On Thu, 21 May 2020 15:42:22 +0000 Greg Chicares <address@hidden> wrote:

GC> Vadim--GNU/Linux bind mounts seem to work transitively. For example,
GC> given a bullseye chroot nested in a centos chroot on a buster host,
GC> doing this on the buster host (call this command "A"):
GC> 
GC>   mount --bind /srv/cache_for_lmi /srv/chroot/centos7lmi/srv/cache_for_lmi
GC> 
GC> and then this in the intermediate centos chroot (call this "B"):
GC> 
GC>   mount --bind /srv/cache_for_lmi /srv/chroot/bullseye/srv/cache_for_lmi
GC> 
GC> seems to accomplish the same effect in the innermost chroot as
GC> doing this on the buster host (call this "C"):
GC> 
GC>   mount --bind /srv/cache_for_lmi 
/srv/chroot/centos7lmi/srv/chroot/bullseye/srv/cache_for_lmi
GC> 
GC> All I want is the effect of "C". But "A+B" seems clearer to write,
GC> because it treats the intermediate chroot as autonomous--as though
GC> it were the ultimate host.
GC> 
GC> (I don't care about the side effect that "A" has the side effect
GC> of making 'cache_for_lmi' available in the intermediate chroot,
GC> where I'd never use it.)
GC> 
GC> However...is "A+B" considered harmful?

 I'm not aware of any real drawbacks of doing it like this.
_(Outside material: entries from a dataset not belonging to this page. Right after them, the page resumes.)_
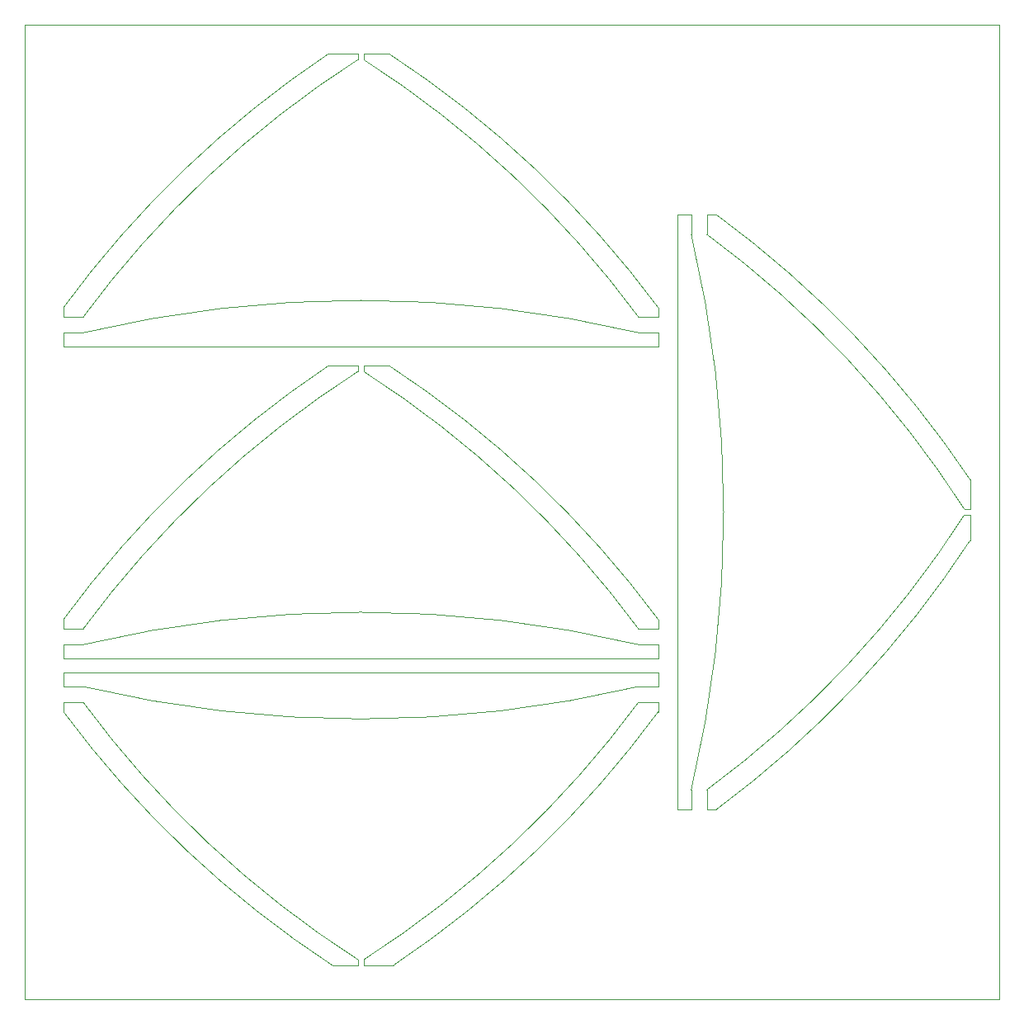
<source format=gm1>
G04 #@! TF.GenerationSoftware,KiCad,Pcbnew,5.1.2*
G04 #@! TF.CreationDate,2019-06-04T19:46:48+02:00*
G04 #@! TF.ProjectId,ohren,6f687265-6e2e-46b6-9963-61645f706362,rev?*
G04 #@! TF.SameCoordinates,Original*
G04 #@! TF.FileFunction,Profile,NP*
%FSLAX46Y46*%
G04 Gerber Fmt 4.6, Leading zero omitted, Abs format (unit mm)*
G04 Created by KiCad (PCBNEW 5.1.2) date 2019-06-04 19:46:48*
%MOMM*%
%LPD*%
G04 APERTURE LIST*
%ADD10C,0.050000*%
G04 APERTURE END LIST*
D10*
X167000000Y-180500000D02*
X168400000Y-180500000D01*
X170000000Y-119500000D02*
X171000000Y-119500000D01*
X196419548Y-149688421D02*
G75*
G03X170000000Y-121500000I-89474747J-57385003D01*
G01*
X196422099Y-150296929D02*
G75*
G02X170000000Y-178500000I-89422099J57296929D01*
G01*
X196419548Y-149688421D02*
X197000000Y-149688000D01*
X168400000Y-121500000D02*
X168400000Y-119500000D01*
X170000000Y-178500000D02*
X170000000Y-180500000D01*
X170000000Y-121500000D02*
X170000000Y-119500000D01*
X197000132Y-152929722D02*
X197000000Y-150300000D01*
X170000000Y-180500000D02*
X171000000Y-180500000D01*
X196422099Y-150296930D02*
X197000000Y-150300000D01*
X197000000Y-149688000D02*
X197003817Y-146655028D01*
X197000132Y-152929722D02*
G75*
G02X171000000Y-180500000I-90000132J58829722D01*
G01*
X197003817Y-146655028D02*
G75*
G03X171000000Y-119500000I-90003817J-60159972D01*
G01*
X168400000Y-121500000D02*
G75*
G02X168400000Y-178500000I-120400000J-28500000D01*
G01*
X167000000Y-180500000D02*
X167000000Y-119500000D01*
X168400000Y-178500000D02*
X168400000Y-180500000D01*
X167000000Y-119500000D02*
X168400000Y-119500000D01*
X104000000Y-166500000D02*
X104000000Y-167900000D01*
X165000000Y-169500000D02*
X165000000Y-170500000D01*
X134811579Y-195919548D02*
G75*
G03X163000000Y-169500000I-57385003J89474747D01*
G01*
X134203071Y-195922099D02*
G75*
G02X106000000Y-169500000I57296929J89422099D01*
G01*
X134811579Y-195919548D02*
X134812000Y-196500000D01*
X163000000Y-167900000D02*
X165000000Y-167900000D01*
X106000000Y-169500000D02*
X104000000Y-169500000D01*
X163000000Y-169500000D02*
X165000000Y-169500000D01*
X131570278Y-196500132D02*
X134200000Y-196500000D01*
X104000000Y-169500000D02*
X104000000Y-170500000D01*
X134203070Y-195922099D02*
X134200000Y-196500000D01*
X134812000Y-196500000D02*
X137844972Y-196503817D01*
X131570278Y-196500132D02*
G75*
G02X104000000Y-170500000I58829722J90000132D01*
G01*
X137844972Y-196503817D02*
G75*
G03X165000000Y-170500000I-60159972J90003817D01*
G01*
X163000000Y-167900000D02*
G75*
G02X106000000Y-167900000I-28500000J120400000D01*
G01*
X104000000Y-166500000D02*
X165000000Y-166500000D01*
X106000000Y-167900000D02*
X104000000Y-167900000D01*
X165000000Y-166500000D02*
X165000000Y-167900000D01*
X165000000Y-133000000D02*
X165000000Y-131600000D01*
X104000000Y-130000000D02*
X104000000Y-129000000D01*
X134188421Y-103580452D02*
G75*
G03X106000000Y-130000000I57385003J-89474747D01*
G01*
X134796929Y-103577901D02*
G75*
G02X163000000Y-130000000I-57296929J-89422099D01*
G01*
X134188421Y-103580452D02*
X134188000Y-103000000D01*
X106000000Y-131600000D02*
X104000000Y-131600000D01*
X163000000Y-130000000D02*
X165000000Y-130000000D01*
X106000000Y-130000000D02*
X104000000Y-130000000D01*
X137429722Y-102999868D02*
X134800000Y-103000000D01*
X165000000Y-130000000D02*
X165000000Y-129000000D01*
X134796930Y-103577901D02*
X134800000Y-103000000D01*
X134188000Y-103000000D02*
X131155028Y-102996183D01*
X137429722Y-102999868D02*
G75*
G02X165000000Y-129000000I-58829722J-90000132D01*
G01*
X131155028Y-102996183D02*
G75*
G03X104000000Y-129000000I60159972J-90003817D01*
G01*
X106000000Y-131600000D02*
G75*
G02X163000000Y-131600000I28500000J-120400000D01*
G01*
X165000000Y-133000000D02*
X104000000Y-133000000D01*
X163000000Y-131600000D02*
X165000000Y-131600000D01*
X104000000Y-133000000D02*
X104000000Y-131600000D01*
X104000000Y-162000000D02*
X104000000Y-161000000D01*
X134188000Y-135000000D02*
X131155028Y-134996183D01*
X131155028Y-134996183D02*
G75*
G03X104000000Y-161000000I60159972J-90003817D01*
G01*
X165000000Y-162000000D02*
X165000000Y-161000000D01*
X137429722Y-134999868D02*
X134800000Y-135000000D01*
X137429722Y-134999868D02*
G75*
G02X165000000Y-161000000I-58829722J-90000132D01*
G01*
X134188421Y-135580452D02*
X134188000Y-135000000D01*
X134796930Y-135577901D02*
X134800000Y-135000000D01*
X104000000Y-165000000D02*
X104000000Y-163600000D01*
X106000000Y-163600000D02*
X104000000Y-163600000D01*
X106000000Y-162000000D02*
X104000000Y-162000000D01*
X165000000Y-165000000D02*
X165000000Y-163600000D01*
X163000000Y-163600000D02*
X165000000Y-163600000D01*
X163000000Y-162000000D02*
X165000000Y-162000000D01*
X165000000Y-165000000D02*
X104000000Y-165000000D01*
X134188421Y-135580452D02*
G75*
G03X106000000Y-162000000I57385003J-89474747D01*
G01*
X134796929Y-135577901D02*
G75*
G02X163000000Y-162000000I-57296929J-89422099D01*
G01*
X106000000Y-163600000D02*
G75*
G02X163000000Y-163600000I28500000J-120400000D01*
G01*
X100000000Y-200000000D02*
X100000000Y-100000000D01*
X200000000Y-200000000D02*
X100000000Y-200000000D01*
X200000000Y-100000000D02*
X200000000Y-200000000D01*
X100000000Y-100000000D02*
X200000000Y-100000000D01*
M02*

</source>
Perhaps there
might be a theoretical performance advantage in avoiding the intermediate
bind but I'm pretty sure it would be unnoticeable even if it did exist (and
I'm not even sure about this, the kernel might dereference the mount point
only once, when mounting it -- which could probably be tested by unmounting
the intermediate mount point and seeing if the final one still works).
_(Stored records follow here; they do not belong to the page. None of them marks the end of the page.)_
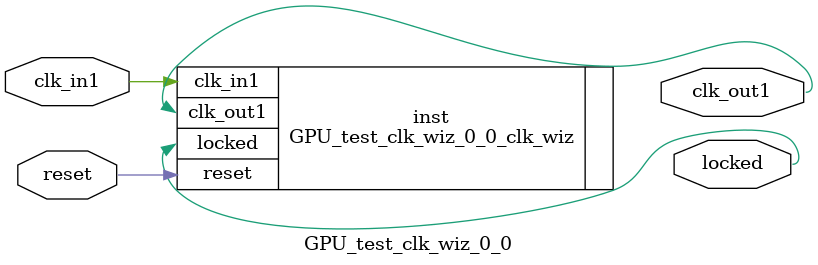
<source format=v>


`timescale 1ps/1ps

(* CORE_GENERATION_INFO = "GPU_test_clk_wiz_0_0,clk_wiz_v5_3_0,{component_name=GPU_test_clk_wiz_0_0,use_phase_alignment=true,use_min_o_jitter=false,use_max_i_jitter=false,use_dyn_phase_shift=false,use_inclk_switchover=false,use_dyn_reconfig=false,enable_axi=0,feedback_source=FDBK_AUTO,PRIMITIVE=MMCM,num_out_clk=1,clkin1_period=10.0,clkin2_period=10.0,use_power_down=false,use_reset=true,use_locked=true,use_inclk_stopped=false,feedback_type=SINGLE,CLOCK_MGR_TYPE=NA,manual_override=false}" *)

module GPU_test_clk_wiz_0_0 
 (
 // Clock in ports
  input         clk_in1,
  // Clock out ports
  output        clk_out1,
  // Status and control signals
  input         reset,
  output        locked
 );

  GPU_test_clk_wiz_0_0_clk_wiz inst
  (
 // Clock in ports
  .clk_in1(clk_in1),
  // Clock out ports  
  .clk_out1(clk_out1),
  // Status and control signals               
  .reset(reset), 
  .locked(locked)            
  );

endmodule

</source>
 But you should keep in mind that I'm absolutely not an expert on Linux
kernel or file systems and, moreover, I've never actually done something
like this (although I use bind mounts themselves extensively). So if you
want to be absolutely and definitely safe, in the sense of not risking
running into any weird problems, I'd probably go with "C" just because it
is certain to work and is simpler and completely unambiguous (without
testing I don't know what will happen if you unmount "B" while "C" is
mounted, but no such questions can arise if "B" is not used).

 So I'd go with "C", just because I'm a sad disillusioned conservative (at
least concerning my file systems) but AFAIK "A+B" should also work just
fine, if you're feeling more adventurous.